• _Source extract_
○ ○ ○ ○ ○ ○ ○
A: The Case of the Missing Couch
The first of the above-two fact-patterns entails a bankruptcy creditor for a company that financed household collateral such as couches and chaises, futons and footrests, sofas and sleepers, armchairs and ottomans, who may materialize and inquire of the bankruptcy debtor,
"Pray tell me wherein lies the furniture securing your defaulted Mor-furniture-loan from 1997? Though you have no intention of returning it, and I have no intention of repossessing it, I must note for my notes this floral-pattern-covered La-Z-Boy's last resting place."
And the debtor will answer,
"I don't know."
And that will be that.
B: The Circumstance of the Cuckolded Ex
Another type of bankruptcy creditor is the scorned separated-spouse who may appear to just sit, stare daggers, and pass time inquiring of the bankruptcy debtor,
"What ever happened to the floral-patterned tea cozy-- the pink one-- I don't see it on Schedule B [B being the famed bankruptcy schedule dedicated to personal property]?"
The bankruptcy debtor will answer that she thinks it's on the teapot.
And that will be that.
Why don't creditors appear at Ye Olde Bankruptcy Meeting of Creditors? Because generally bankruptcy-creditor affairs may be addressed conveniently from the creditor's-office via correspondence, telephone, or bad vibes.** Besides, trustees grow weary of bankruptcy-creditors fishing for clues at the Meeting, and the latter may be gently encouraged to shut up.
Now, on to the incredibly baffling misnomer of
2) Current Monthly Income
One's Current Monthly Income is not one's current monthly income.
Current Monthly Income or "CMI" is defined in 11 USC section 101(10A) as the bankruptcy debtor's average gross income during the six months prior to the month of filing (the bankruptcy). For example, if you file bankruptcy in July, your Current Monthly Income is defined as the average gross income for January through June. Thus, if you lose employment in July, and file bankruptcy in July, your Current Monthly Income is based on phantom income from an erstwhile job.
The rationale of the misnomer is that the averaging of 6-months past-income effects a standard test period that measures earning potential. Jobs come and go, but one's income track record can be a useful guide in determining long-term debt-repayment-ability. It's a deterrent against "job loss" on the eve of bankruptcy.
This may lead to confusion where a bankruptcy attorney drafts a petition, which states a Current Monthly Income of $10,000 for a client who has just lost her job. The client shall balk, and say, "But, I make $1,950 in unemployment."
I answer, Yes, but you're assuming "current" means current.
In demonstrating the next species of recalcitrant words, we depart from illustrations in bankruptcy to address subjects of universal scope (or things that bother me personally). First, let's speak of
II. Fictive Kinship. Its definition is: "Use of consanguinal terms in addressing non-consanguinal persons."
In other words, fictive kinship it is the casual employment of otherwise blood-based pronouns in a superficial context. Or: calling a non-brother a brother. Examples in the strict sense are Brother, Bro, My Brother, Sister. In a broader sense, I include Pal, Buddy, and Dude.
○ ○ ○ ○ ○ ○ ○
• _Challenges_
1. Copy the bankruptcy piece word for word between "And the debtor" and "to shut up.", inclusive.
2. List the terms the bankruptcy piece gives as examples of fictive kinship in the strict sense.
3. Write the next part of the bankruptcy piece, starting after its final sentence.

• _Provided data_
○ ○ ○ ○ ○ ○ ○
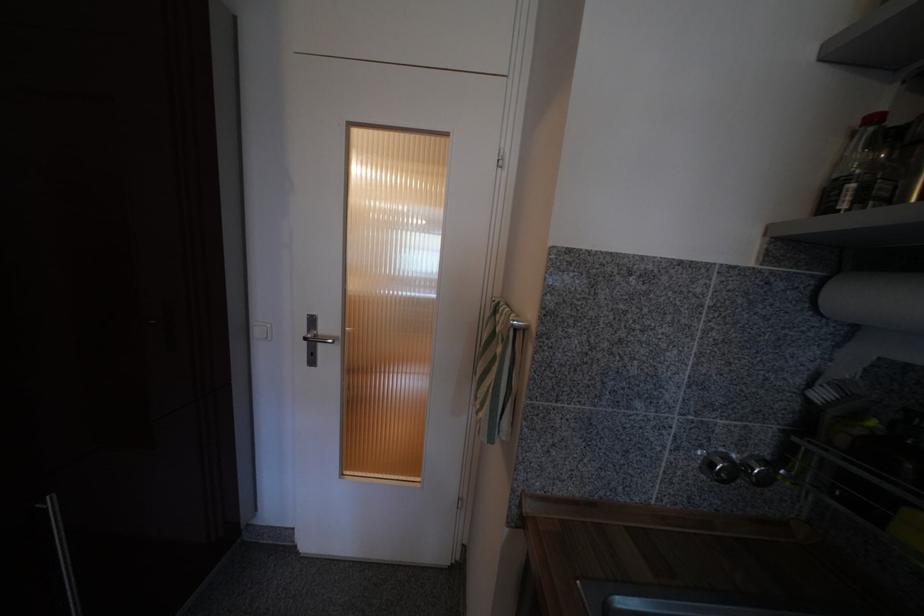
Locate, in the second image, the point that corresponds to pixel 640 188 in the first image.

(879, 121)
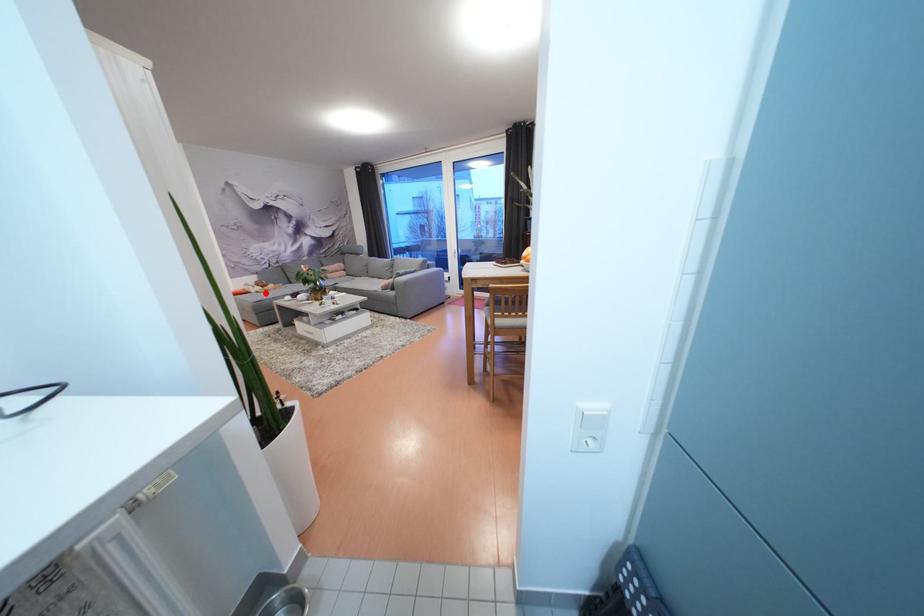
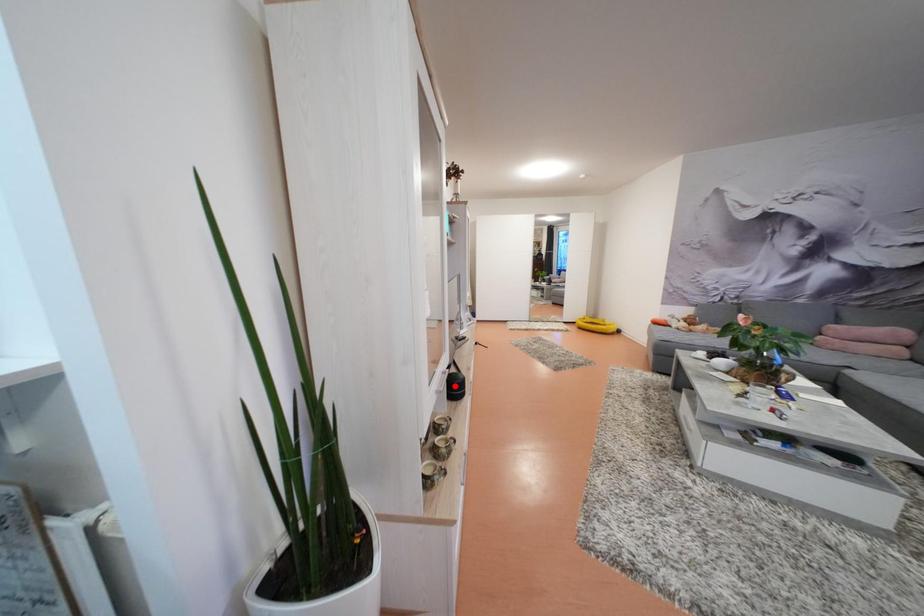
I am providing you with two images of the same scene from different viewpoints. A red point is marked on the first image and another point is marked on the second image. Is the marked point in image1 the same physical position as the marked point in image2?

No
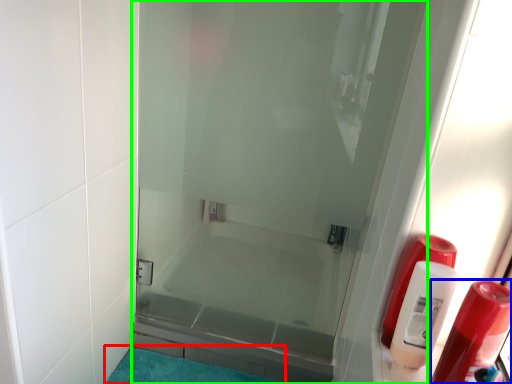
○ ○ ○ ○ ○ ○ ○
• _The responses_
1.
And the debtor will answer,
"I don't know."
And that will be that.
B: The Circumstance of the Cuckolded Ex
Another type of bankruptcy creditor is the scorned separated-spouse who may appear to just sit, stare daggers, and pass time inquiring of the bankruptcy debtor,
"What ever happened to the floral-patterned tea cozy-- the pink one-- I don't see it on Schedule B [B being the famed bankruptcy schedule dedicated to personal property]?"
The bankruptcy debtor will answer that she thinks it's on the teapot.
And that will be that.
Why don't creditors appear at Ye Olde Bankruptcy Meeting of Creditors? Because generally bankruptcy-creditor affairs may be addressed conveniently from the creditor's-office via correspondence, telephone, or bad vibes.** Besides, trustees grow weary of bankruptcy-creditors fishing for clues at the Meeting, and the latter may be gently encouraged to shut up.

2. Brother, Bro, My Brother, Sister

3.
Certain relationships transcend a lack of common blood and merit expressions of solidarity. But absent true bonds, they are merely pandering, presumptuous and stripped of meaning.
III. Common misused phrases
In this category of pernicious phrasing, we'll tackle two flagrant, contemporary instances starting with
1) Ironic. Its definition in the simplest sense is "Something that happens in the opposite way than what's expected."
In addition to revitalizing the appeal of The Chipmunks vocal-styling, Canadian crooner, Alanis Morissette is single-handedly responsible for the the death of irony, the word. Her 1995 ditty Ironic relates a series of unfortunate events that are not ironies. Rather, they are bummers. Perhaps Winona Ryder is to blame. Certainly Ms. Morissette had faithfully watched the prior year's Generation X touchstone film, Reality Bites, in which a flummoxed college graduate, Winona Ryder fails the task of defining the word, and in turn of edifying Alanis.
In present usage, ironic is (well, ironically) confused with the opposite of its meaning. Invariably persons confuse it for events that are actually fitting. Otherwise, it wrongly denotes mere coincidence.
Next we move on to
2) Literally. Definition: "In a manner that's true to fact, exact, or in the strict sense. Not figurative or metaphorical."
Ironically... literally is rampantly used by the public as a means of figurative emphasis. Actor Rob Lowe (who may or may not have once dated Winona Ryder--which would be an act of coincidence, not irony) must take credit for the maiming of literalness. On NBC's sitcom, Parks and Recreation, his beatific fitness-freak-persona, Chris Traeger is regularly-prone to employ this adverb. Unfortunately, its proliferation has led to its popular abuse. As in the case of a peckish person muttering,
"I'm literally dying of hunger."
To which one should answer,
"No, you're not. You just happened to skip a snack."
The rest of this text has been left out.